The novel follows soul mates separated by fate as they search for a perfume created by Cleopatra's perfumer. The perfumer, Thoth, created the scent before his execution to reunite with his soulmate in their next lifetimes.

“I love the world of perfume,” said Rose. “It's all about imagination.”

In her former professional life, Rose worked as creative director at the ad agency that helped launch Revlon's perfume Xia Xiang.

The book opens in Alexandria, Egypt, in 1799 with perfumer Giles L'Etoile stealing a vessel of Ame Soeurs (“Soul Mates” in French) perfume from a tomb while on expedition with Napoleon, traveling to China and France as characters attempt to smuggle the perfume to the Dalai Lama, and ending more than 200 years later with Jac L'Etoile choosing to stem fate's riptide even at the sake of her own heart.

Writing the last chapter made Rose cry. She said her character Jac's final choice blew her away.

“Jac did that - she decided what she was going to do,” said Rose adding “it's magic” when characters take over and show their writer they have become fully fleshed.

Adding to the novel's suspense is the story of Xie Ping, a Tibetan man and Panchen Lama destined to become the next Dalai Lama, trying to escape China. Jac's brother Robbie wants to deliver Ame Soeurs to the Dalai Lama so it can help identify reincarnated Lamas.

Rose said ever since China instituted an order in 2007 that banned living Buddhas from reincarnating without having registered with the government, she has wanted include the issue in a novel.

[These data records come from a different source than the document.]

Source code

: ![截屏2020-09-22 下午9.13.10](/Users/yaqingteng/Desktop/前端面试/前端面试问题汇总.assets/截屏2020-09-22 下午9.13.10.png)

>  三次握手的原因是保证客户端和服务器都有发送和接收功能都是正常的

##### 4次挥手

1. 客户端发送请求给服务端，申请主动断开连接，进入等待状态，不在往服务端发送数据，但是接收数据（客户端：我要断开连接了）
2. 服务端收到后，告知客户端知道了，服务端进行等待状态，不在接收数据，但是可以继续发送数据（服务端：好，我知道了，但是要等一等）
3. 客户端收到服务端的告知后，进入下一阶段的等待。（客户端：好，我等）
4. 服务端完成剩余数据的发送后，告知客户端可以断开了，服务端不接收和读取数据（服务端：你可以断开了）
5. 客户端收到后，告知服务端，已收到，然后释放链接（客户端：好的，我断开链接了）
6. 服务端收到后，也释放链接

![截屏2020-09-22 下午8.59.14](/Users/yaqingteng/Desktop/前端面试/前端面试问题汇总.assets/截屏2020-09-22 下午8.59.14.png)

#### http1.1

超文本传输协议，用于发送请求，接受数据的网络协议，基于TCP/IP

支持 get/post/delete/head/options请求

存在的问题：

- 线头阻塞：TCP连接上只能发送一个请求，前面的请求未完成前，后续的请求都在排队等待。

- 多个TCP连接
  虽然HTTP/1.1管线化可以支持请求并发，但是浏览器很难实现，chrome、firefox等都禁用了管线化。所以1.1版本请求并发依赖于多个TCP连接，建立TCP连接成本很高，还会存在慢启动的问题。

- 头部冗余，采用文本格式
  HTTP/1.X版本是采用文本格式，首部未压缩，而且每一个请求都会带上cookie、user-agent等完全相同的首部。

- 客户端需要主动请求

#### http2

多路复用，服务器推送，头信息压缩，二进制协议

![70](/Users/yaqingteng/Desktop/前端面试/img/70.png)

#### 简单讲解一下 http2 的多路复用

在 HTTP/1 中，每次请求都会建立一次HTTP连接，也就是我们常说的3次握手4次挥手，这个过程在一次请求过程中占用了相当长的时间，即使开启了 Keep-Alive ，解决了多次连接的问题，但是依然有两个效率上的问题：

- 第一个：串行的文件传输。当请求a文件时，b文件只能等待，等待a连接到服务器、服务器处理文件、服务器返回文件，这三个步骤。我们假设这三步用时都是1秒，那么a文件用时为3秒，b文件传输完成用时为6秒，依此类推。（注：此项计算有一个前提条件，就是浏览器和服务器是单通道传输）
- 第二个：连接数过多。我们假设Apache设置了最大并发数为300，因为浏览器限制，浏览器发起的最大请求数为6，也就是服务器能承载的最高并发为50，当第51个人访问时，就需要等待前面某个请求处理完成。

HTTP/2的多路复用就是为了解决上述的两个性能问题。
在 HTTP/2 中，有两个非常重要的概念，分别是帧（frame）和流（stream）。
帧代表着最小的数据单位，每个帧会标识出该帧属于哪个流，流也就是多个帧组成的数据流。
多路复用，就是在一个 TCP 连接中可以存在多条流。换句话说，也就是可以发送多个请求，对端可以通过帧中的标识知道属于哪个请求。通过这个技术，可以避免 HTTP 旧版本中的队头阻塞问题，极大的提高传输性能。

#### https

In her opinion, the Chinese government doesn't care if living Buddhas register. What the government cares about is that when the current Dalai Lama dies, it can claim his predecessor is illegitimate.

“It's nonsense,” said Rose.

The Book of Lost Fragrances is Rose's fourth book to explore “memory tools” that help people remember past lives. The tools deal with the five senses, she said, adding she knew she would eventually write a book using perfume as a memory tool.

Although the novels share recurring characters, Rose did not design them as a series, saying that each stands alone.

Rose said when she created Jac, she realized this character had a longer arc within the the reincarnation novels. Jac grew up suffering from horrific nightmares and questioning her sanity. Rose said that in the next book, Jac will need to come to terms with her nightmares and answer the question, “Am I crazy?”

Rose said she can relate to her character. “I'm much saner when I'm writing than when I'm not,” said Rose, who calls “worry” her default setting.

Rose spent almost three years researching The Lost Book of Fragrances.

“Don't even ask,” she said as she laughed about the “bags and bags” of perfume samples she obtained doing research.

Rose said she burned “a lot” of scented candles while writing the novel. She sent a copy of the manuscript to her favorite candlemaker and scent designer Frederick Bouchardy, owner of Joya Studios.

Bouchardy fell in love with The Lost Book of Fragrances. Coincidently, the perfumer was in the middle of developing a fragrance using ingredients similar to Rose's memory perfume. He offered to create a perfume based on the fictional Ame Soeurs.

According to Rose, creating a new perfume can cost as much as $150,000. She was thrilled by Bouchardy's offer.

Rose will be in Brattleboro April 14 as one of four authors participating in Atria Book's Mystery Bus Tour. To make the visit more fun for readers, Rose said she will bring “goodies.” Readers can come to Mystery On Main Street bookstore to receive specialty bottles of Bouchardy's Ame Soeurs.